__Exercise__
Nothing in the copy should be a picture; everything else in the listing is to be restated exactly.
Top of Stored data
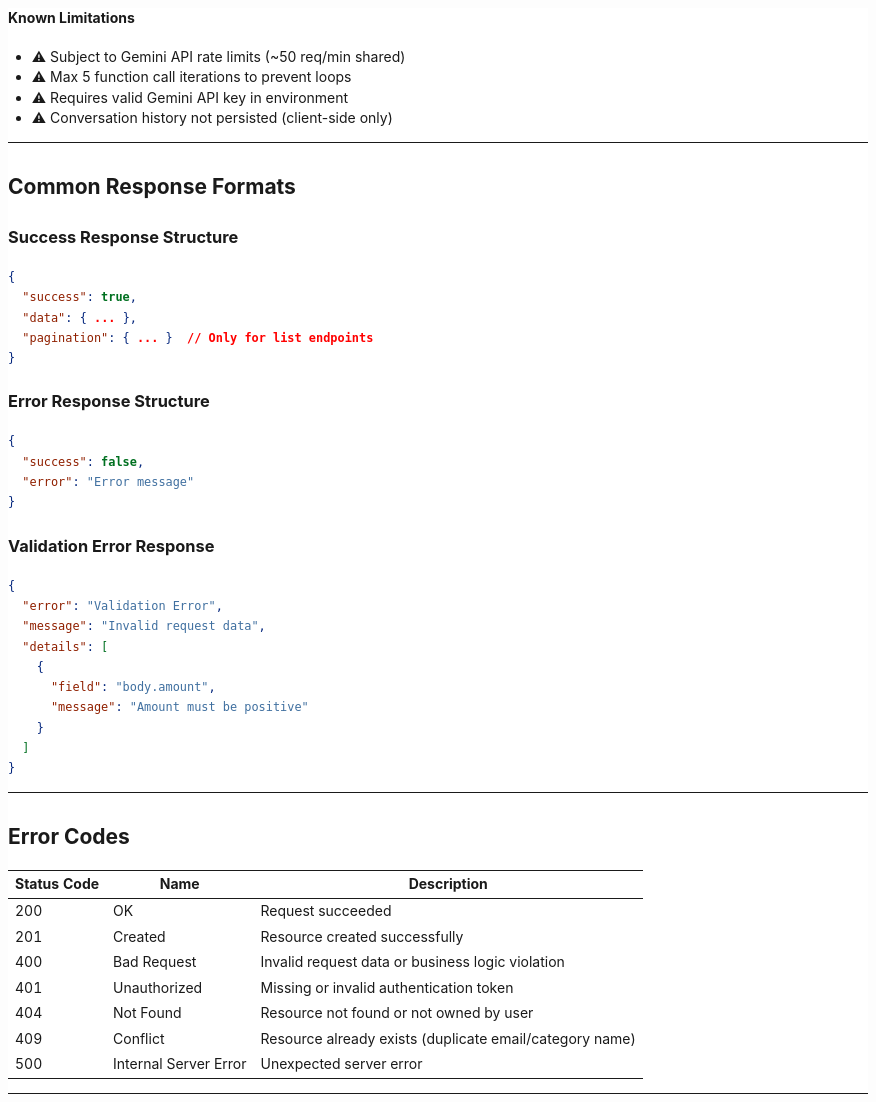 #### Known Limitations
- ⚠️ Subject to Gemini API rate limits (~50 req/min shared)
- ⚠️ Max 5 function call iterations to prevent loops
- ⚠️ Requires valid Gemini API key in environment
- ⚠️ Conversation history not persisted (client-side only)

---

## Common Response Formats

### Success Response Structure
```json
{
  "success": true,
  "data": { ... },
  "pagination": { ... }  // Only for list endpoints
}
```

### Error Response Structure
```json
{
  "success": false,
  "error": "Error message"
}
```

### Validation Error Response
```json
{
  "error": "Validation Error",
  "message": "Invalid request data",
  "details": [
    {
      "field": "body.amount",
      "message": "Amount must be positive"
    }
  ]
}
```

---

## Error Codes

| Status Code | Name | Description |
|-------------|------|-------------|
| 200 | OK | Request succeeded |
| 201 | Created | Resource created successfully |
| 400 | Bad Request | Invalid request data or business logic violation |
| 401 | Unauthorized | Missing or invalid authentication token |
| 404 | Not Found | Resource not found or not owned by user |
| 409 | Conflict | Resource already exists (duplicate email/category name) |
| 500 | Internal Server Error | Unexpected server error |

---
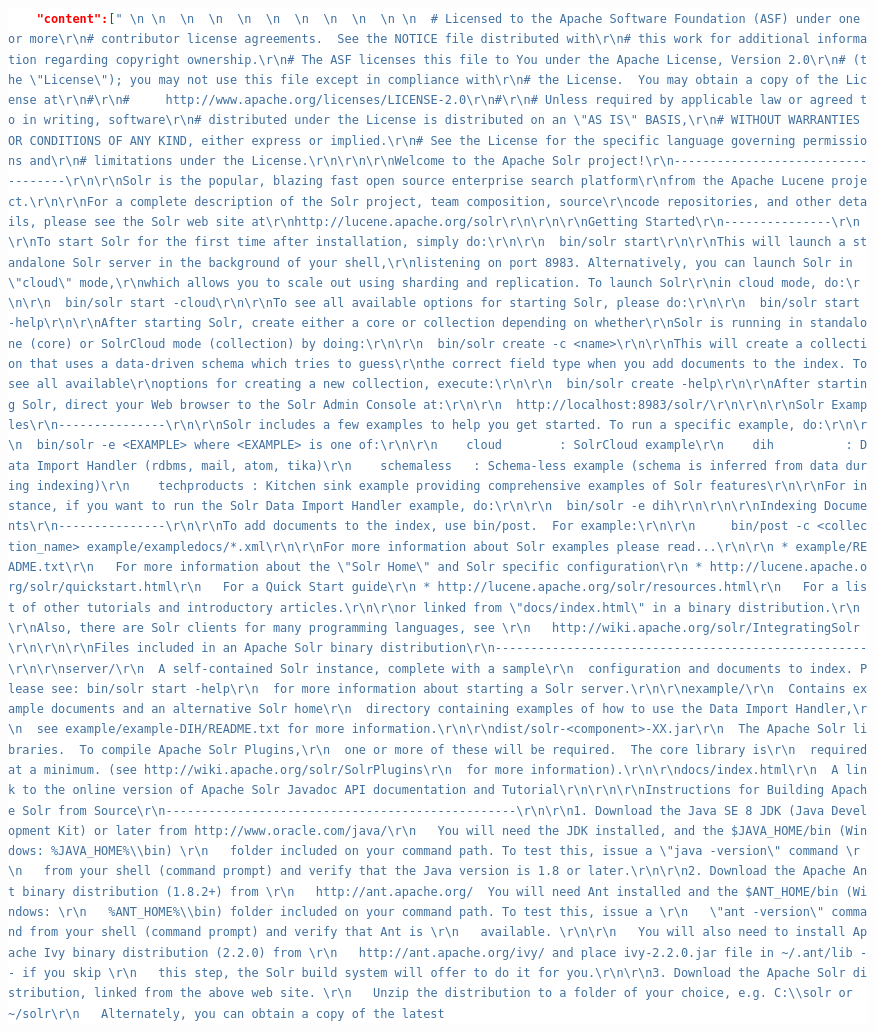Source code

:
 ```json
    "content":[" \n \n  \n  \n  \n  \n  \n  \n  \n  \n \n  # Licensed to the Apache Software Foundation (ASF) under one or more\r\n# contributor license agreements.  See the NOTICE file distributed with\r\n# this work for additional information regarding copyright ownership.\r\n# The ASF licenses this file to You under the Apache License, Version 2.0\r\n# (the \"License\"); you may not use this file except in compliance with\r\n# the License.  You may obtain a copy of the License at\r\n#\r\n#     http://www.apache.org/licenses/LICENSE-2.0\r\n#\r\n# Unless required by applicable law or agreed to in writing, software\r\n# distributed under the License is distributed on an \"AS IS\" BASIS,\r\n# WITHOUT WARRANTIES OR CONDITIONS OF ANY KIND, either express or implied.\r\n# See the License for the specific language governing permissions and\r\n# limitations under the License.\r\n\r\n\r\nWelcome to the Apache Solr project!\r\n-----------------------------------\r\n\r\nSolr is the popular, blazing fast open source enterprise search platform\r\nfrom the Apache Lucene project.\r\n\r\nFor a complete description of the Solr project, team composition, source\r\ncode repositories, and other details, please see the Solr web site at\r\nhttp://lucene.apache.org/solr\r\n\r\n\r\nGetting Started\r\n---------------\r\n\r\nTo start Solr for the first time after installation, simply do:\r\n\r\n  bin/solr start\r\n\r\nThis will launch a standalone Solr server in the background of your shell,\r\nlistening on port 8983. Alternatively, you can launch Solr in \"cloud\" mode,\r\nwhich allows you to scale out using sharding and replication. To launch Solr\r\nin cloud mode, do:\r\n\r\n  bin/solr start -cloud\r\n\r\nTo see all available options for starting Solr, please do:\r\n\r\n  bin/solr start -help\r\n\r\nAfter starting Solr, create either a core or collection depending on whether\r\nSolr is running in standalone (core) or SolrCloud mode (collection) by doing:\r\n\r\n  bin/solr create -c <name>\r\n\r\nThis will create a collection that uses a data-driven schema which tries to guess\r\nthe correct field type when you add documents to the index. To see all available\r\noptions for creating a new collection, execute:\r\n\r\n  bin/solr create -help\r\n\r\nAfter starting Solr, direct your Web browser to the Solr Admin Console at:\r\n\r\n  http://localhost:8983/solr/\r\n\r\n\r\nSolr Examples\r\n---------------\r\n\r\nSolr includes a few examples to help you get started. To run a specific example, do:\r\n\r\n  bin/solr -e <EXAMPLE> where <EXAMPLE> is one of:\r\n\r\n    cloud        : SolrCloud example\r\n    dih          : Data Import Handler (rdbms, mail, atom, tika)\r\n    schemaless   : Schema-less example (schema is inferred from data during indexing)\r\n    techproducts : Kitchen sink example providing comprehensive examples of Solr features\r\n\r\nFor instance, if you want to run the Solr Data Import Handler example, do:\r\n\r\n  bin/solr -e dih\r\n\r\n\r\nIndexing Documents\r\n---------------\r\n\r\nTo add documents to the index, use bin/post.  For example:\r\n\r\n     bin/post -c <collection_name> example/exampledocs/*.xml\r\n\r\nFor more information about Solr examples please read...\r\n\r\n * example/README.txt\r\n   For more information about the \"Solr Home\" and Solr specific configuration\r\n * http://lucene.apache.org/solr/quickstart.html\r\n   For a Quick Start guide\r\n * http://lucene.apache.org/solr/resources.html\r\n   For a list of other tutorials and introductory articles.\r\n\r\nor linked from \"docs/index.html\" in a binary distribution.\r\n\r\nAlso, there are Solr clients for many programming languages, see \r\n   http://wiki.apache.org/solr/IntegratingSolr\r\n\r\n\r\nFiles included in an Apache Solr binary distribution\r\n----------------------------------------------------\r\n\r\nserver/\r\n  A self-contained Solr instance, complete with a sample\r\n  configuration and documents to index. Please see: bin/solr start -help\r\n  for more information about starting a Solr server.\r\n\r\nexample/\r\n  Contains example documents and an alternative Solr home\r\n  directory containing examples of how to use the Data Import Handler,\r\n  see example/example-DIH/README.txt for more information.\r\n\r\ndist/solr-<component>-XX.jar\r\n  The Apache Solr libraries.  To compile Apache Solr Plugins,\r\n  one or more of these will be required.  The core library is\r\n  required at a minimum. (see http://wiki.apache.org/solr/SolrPlugins\r\n  for more information).\r\n\r\ndocs/index.html\r\n  A link to the online version of Apache Solr Javadoc API documentation and Tutorial\r\n\r\n\r\nInstructions for Building Apache Solr from Source\r\n-------------------------------------------------\r\n\r\n1. Download the Java SE 8 JDK (Java Development Kit) or later from http://www.oracle.com/java/\r\n   You will need the JDK installed, and the $JAVA_HOME/bin (Windows: %JAVA_HOME%\\bin) \r\n   folder included on your command path. To test this, issue a \"java -version\" command \r\n   from your shell (command prompt) and verify that the Java version is 1.8 or later.\r\n\r\n2. Download the Apache Ant binary distribution (1.8.2+) from \r\n   http://ant.apache.org/  You will need Ant installed and the $ANT_HOME/bin (Windows: \r\n   %ANT_HOME%\\bin) folder included on your command path. To test this, issue a \r\n   \"ant -version\" command from your shell (command prompt) and verify that Ant is \r\n   available. \r\n\r\n   You will also need to install Apache Ivy binary distribution (2.2.0) from \r\n   http://ant.apache.org/ivy/ and place ivy-2.2.0.jar file in ~/.ant/lib -- if you skip \r\n   this step, the Solr build system will offer to do it for you.\r\n\r\n3. Download the Apache Solr distribution, linked from the above web site. \r\n   Unzip the distribution to a folder of your choice, e.g. C:\\solr or ~/solr\r\n   Alternately, you can obtain a copy of the latest
```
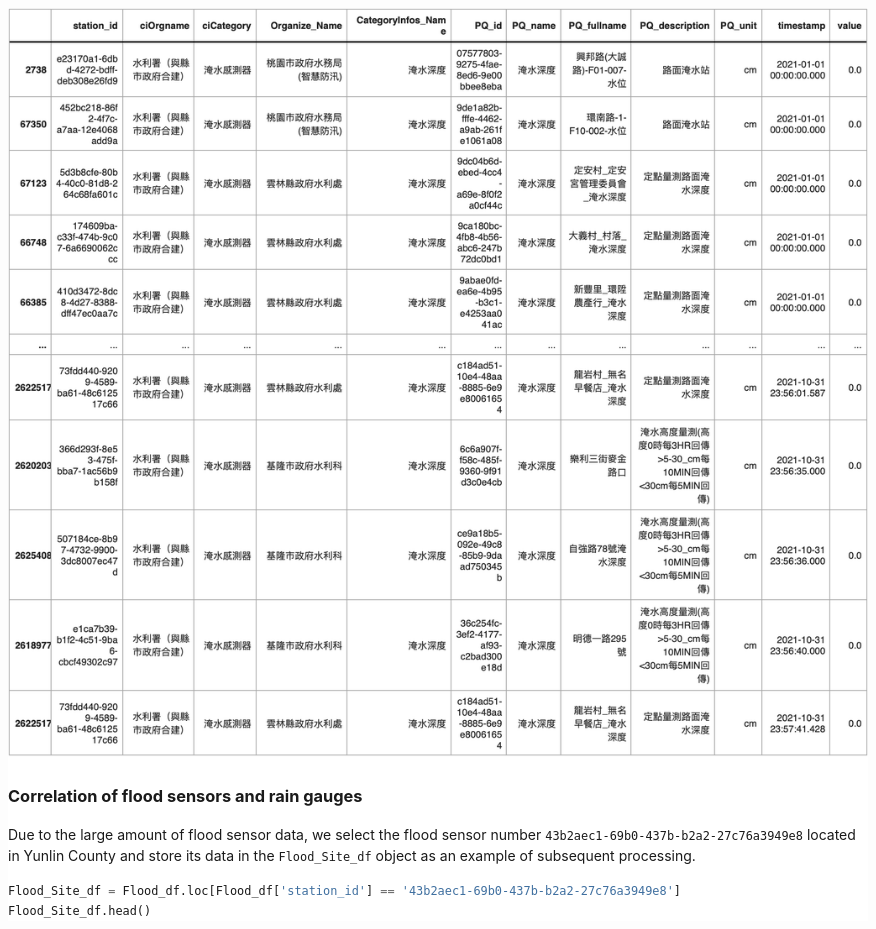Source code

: ![Python output](figures/6-1-5-2.png)

### Correlation of flood sensors and rain gauges

Due to the large amount of flood sensor data, we select the flood sensor number `43b2aec1-69b0-437b-b2a2-27c76a3949e8` located in Yunlin County and store its data in the `Flood_Site_df` object as an example of subsequent processing.

```python
Flood_Site_df = Flood_df.loc[Flood_df['station_id'] == '43b2aec1-69b0-437b-b2a2-27c76a3949e8']
Flood_Site_df.head()
```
Bottom of Stored data
__Result of this exercise__
 #### Known Limitations
- ⚠️ Subject to Gemini API rate limits (~50 req/min shared)
- ⚠️ Max 5 function call iterations to prevent loops
- ⚠️ Requires valid Gemini API key in environment
- ⚠️ Conversation history not persisted (client-side only)

---

## Common Response Formats

### Success Response Structure
```json
{
  "success": true,
  "data": { ... },
  "pagination": { ... }  // Only for list endpoints
}
```

### Error Response Structure
```json
{
  "success": false,
  "error": "Error message"
}
```

### Validation Error Response
```json
{
  "error": "Validation Error",
  "message": "Invalid request data",
  "details": [
    {
      "field": "body.amount",
      "message": "Amount must be positive"
    }
  ]
}
```

---

## Error Codes

| Status Code | Name | Description |
|-------------|------|-------------|
| 200 | OK | Request succeeded |
| 201 | Created | Resource created successfully |
| 400 | Bad Request | Invalid request data or business logic violation |
| 401 | Unauthorized | Missing or invalid authentication token |
| 404 | Not Found | Resource not found or not owned by user |
| 409 | Conflict | Resource already exists (duplicate email/category name) |
| 500 | Internal Server Error | Unexpected server error |

---
Source code

:
 ```json
    "content":[" \n \n  \n  \n  \n  \n  \n  \n  \n  \n \n  # Licensed to the Apache Software Foundation (ASF) under one or more\r\n# contributor license agreements.  See the NOTICE file distributed with\r\n# this work for additional information regarding copyright ownership.\r\n# The ASF licenses this file to You under the Apache License, Version 2.0\r\n# (the \"License\"); you may not use this file except in compliance with\r\n# the License.  You may obtain a copy of the License at\r\n#\r\n#     http://www.apache.org/licenses/LICENSE-2.0\r\n#\r\n# Unless required by applicable law or agreed to in writing, software\r\n# distributed under the License is distributed on an \"AS IS\" BASIS,\r\n# WITHOUT WARRANTIES OR CONDITIONS OF ANY KIND, either express or implied.\r\n# See the License for the specific language governing permissions and\r\n# limitations under the License.\r\n\r\n\r\nWelcome to the Apache Solr project!\r\n-----------------------------------\r\n\r\nSolr is the popular, blazing fast open source enterprise search platform\r\nfrom the Apache Lucene project.\r\n\r\nFor a complete description of the Solr project, team composition, source\r\ncode repositories, and other details, please see the Solr web site at\r\nhttp://lucene.apache.org/solr\r\n\r\n\r\nGetting Started\r\n---------------\r\n\r\nTo start Solr for the first time after installation, simply do:\r\n\r\n  bin/solr start\r\n\r\nThis will launch a standalone Solr server in the background of your shell,\r\nlistening on port 8983. Alternatively, you can launch Solr in \"cloud\" mode,\r\nwhich allows you to scale out using sharding and replication. To launch Solr\r\nin cloud mode, do:\r\n\r\n  bin/solr start -cloud\r\n\r\nTo see all available options for starting Solr, please do:\r\n\r\n  bin/solr start -help\r\n\r\nAfter starting Solr, create either a core or collection depending on whether\r\nSolr is running in standalone (core) or SolrCloud mode (collection) by doing:\r\n\r\n  bin/solr create -c <name>\r\n\r\nThis will create a collection that uses a data-driven schema which tries to guess\r\nthe correct field type when you add documents to the index. To see all available\r\noptions for creating a new collection, execute:\r\n\r\n  bin/solr create -help\r\n\r\nAfter starting Solr, direct your Web browser to the Solr Admin Console at:\r\n\r\n  http://localhost:8983/solr/\r\n\r\n\r\nSolr Examples\r\n---------------\r\n\r\nSolr includes a few examples to help you get started. To run a specific example, do:\r\n\r\n  bin/solr -e <EXAMPLE> where <EXAMPLE> is one of:\r\n\r\n    cloud        : SolrCloud example\r\n    dih          : Data Import Handler (rdbms, mail, atom, tika)\r\n    schemaless   : Schema-less example (schema is inferred from data during indexing)\r\n    techproducts : Kitchen sink example providing comprehensive examples of Solr features\r\n\r\nFor instance, if you want to run the Solr Data Import Handler example, do:\r\n\r\n  bin/solr -e dih\r\n\r\n\r\nIndexing Documents\r\n---------------\r\n\r\nTo add documents to the index, use bin/post.  For example:\r\n\r\n     bin/post -c <collection_name> example/exampledocs/*.xml\r\n\r\nFor more information about Solr examples please read...\r\n\r\n * example/README.txt\r\n   For more information about the \"Solr Home\" and Solr specific configuration\r\n * http://lucene.apache.org/solr/quickstart.html\r\n   For a Quick Start guide\r\n * http://lucene.apache.org/solr/resources.html\r\n   For a list of other tutorials and introductory articles.\r\n\r\nor linked from \"docs/index.html\" in a binary distribution.\r\n\r\nAlso, there are Solr clients for many programming languages, see \r\n   http://wiki.apache.org/solr/IntegratingSolr\r\n\r\n\r\nFiles included in an Apache Solr binary distribution\r\n----------------------------------------------------\r\n\r\nserver/\r\n  A self-contained Solr instance, complete with a sample\r\n  configuration and documents to index. Please see: bin/solr start -help\r\n  for more information about starting a Solr server.\r\n\r\nexample/\r\n  Contains example documents and an alternative Solr home\r\n  directory containing examples of how to use the Data Import Handler,\r\n  see example/example-DIH/README.txt for more information.\r\n\r\ndist/solr-<component>-XX.jar\r\n  The Apache Solr libraries.  To compile Apache Solr Plugins,\r\n  one or more of these will be required.  The core library is\r\n  required at a minimum. (see http://wiki.apache.org/solr/SolrPlugins\r\n  for more information).\r\n\r\ndocs/index.html\r\n  A link to the online version of Apache Solr Javadoc API documentation and Tutorial\r\n\r\n\r\nInstructions for Building Apache Solr from Source\r\n-------------------------------------------------\r\n\r\n1. Download the Java SE 8 JDK (Java Development Kit) or later from http://www.oracle.com/java/\r\n   You will need the JDK installed, and the $JAVA_HOME/bin (Windows: %JAVA_HOME%\\bin) \r\n   folder included on your command path. To test this, issue a \"java -version\" command \r\n   from your shell (command prompt) and verify that the Java version is 1.8 or later.\r\n\r\n2. Download the Apache Ant binary distribution (1.8.2+) from \r\n   http://ant.apache.org/  You will need Ant installed and the $ANT_HOME/bin (Windows: \r\n   %ANT_HOME%\\bin) folder included on your command path. To test this, issue a \r\n   \"ant -version\" command from your shell (command prompt) and verify that Ant is \r\n   available. \r\n\r\n   You will also need to install Apache Ivy binary distribution (2.2.0) from \r\n   http://ant.apache.org/ivy/ and place ivy-2.2.0.jar file in ~/.ant/lib -- if you skip \r\n   this step, the Solr build system will offer to do it for you.\r\n\r\n3. Download the Apache Solr distribution, linked from the above web site. \r\n   Unzip the distribution to a folder of your choice, e.g. C:\\solr or ~/solr\r\n   Alternately, you can obtain a copy of the latest
```
Source code

: ![Python output](figures/6-1-5-2.png)

### Correlation of flood sensors and rain gauges

Due to the large amount of flood sensor data, we select the flood sensor number `43b2aec1-69b0-437b-b2a2-27c76a3949e8` located in Yunlin County and store its data in the `Flood_Site_df` object as an example of subsequent processing.

```python
Flood_Site_df = Flood_df.loc[Flood_df['station_id'] == '43b2aec1-69b0-437b-b2a2-27c76a3949e8']
Flood_Site_df.head()
```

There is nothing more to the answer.